In the “Assembly Machines and Systems” category, the winning product was the Digitool, a standardized, modular automated assembly cell that learns and executes manufacturing tasks based on a product CAD file without custom software or fixtures. The Digitool can perform an array of assembly tasks, including pick and place, screwdriving, dispensing, laser engraving, labeling and testing. It can even perform disassembly. To understand a product, the Digitool is connected to the Launchpad enterprise software stack. Through simulation, it learns what it needs to do and transfers this knowledge to the real world using high-precision cameras and artificial intelligence. The Digitool simply needs to be provided with a product CAD file, and it will automatically configure itself and build the product. Digitool connects to cloud-based software and responds to process changes.
In the “Adhesives, Dispensing and Curing” category, the winning product was DELO’s Activis 600 system for applying UV-cure adhesives. The system combines dispensing and pre-activation in a single step. The process is ideal for bonding and encapsulating temperature-sensitive electronic components. Because the adhesive is already irradiated during dispensing, the curing reaction starts even before the adhesive meets the component. Exposed adhesive areas can be additionally irradiated and fixed after joining. The combined process provides immediate initial strength, preventing the adhesive from flowing out and the components from slipping. The adhesive cures reliably to final strength whether or not there is additional light fixation. No additional process steps are needed, even in undercuts and shadowed areas.
Panasonic’s AccuPulse 4.0 cordless mechanical pulse tool won the “Fastening Tools” category. The tool is equipped with four onboard microcomputers and a built-in torque transducer for better quality control, accuracy and data collection on the assembly line. The tools cover a torque range of 12 to 120 newton-meters. The tools can be operated one-handed with no torque reaction. The tools provide two-way wireless communication for advanced error proofing and data collection. Annual maintenance costs are 90 less than competing hydraulic pulse tools. Up to 99 parameters can be programmed through the controller.

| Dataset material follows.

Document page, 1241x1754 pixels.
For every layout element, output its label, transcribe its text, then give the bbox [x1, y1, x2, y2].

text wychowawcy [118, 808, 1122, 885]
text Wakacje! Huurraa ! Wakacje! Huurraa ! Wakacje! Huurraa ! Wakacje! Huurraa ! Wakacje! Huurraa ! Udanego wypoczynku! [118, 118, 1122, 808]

FANUC’s CR-35iB cobot was voted the most popular product in the “Robotics” category. The cobot can carry a maximum payload of 35 kilograms. It has a large work envelope and a small installation footprint, making it ideal for tight spaces. It has a maximum reach of 1,831 millimeters, a maximum speed of 750 millimeters per second, and a positional repeatability of ±0.03 millimeter. The cobot is 62 percent lighter than the previous model, making it suitable for mounting to a seventh axis or to an autonomous mobile base. The cobot does not require a levelling plate to counter any unevenness of the floor, making installation easier. The cobot is equipped with contact stop protection and FANUC’s Dual Check Safety technology, a safety system that monitors position and speed. The robot can be programmed through hand-guiding or an HMI. The robot can be equipped for vision guidance and force feedback.
In the “Factory of the Future” category, the winning product was LightGuide’s smartAR Workstation, a preconfigured, turnkey workstation powered by the company’s augmented reality software. The workstation uses digital projection technology to display step-by-step work instructions onto a mobile, ergonomic production area. This helps to improve productivity and prevent errors in manual assembly processes. The system features no-code, drag-and-drop programming and seamless connection with various common factory tools. The workstation itself has a 30-by-60-inch work surface that can be raised or lowered by 18 inches. Attachment rails accommodate bins of various sizes. Locking casters provide mobility. Manufacturers that have implemented the company’s AR software have seen a 90 percent improvement in quality, 50 percent improvement in throughput, and 30 percent improvement in training effectiveness.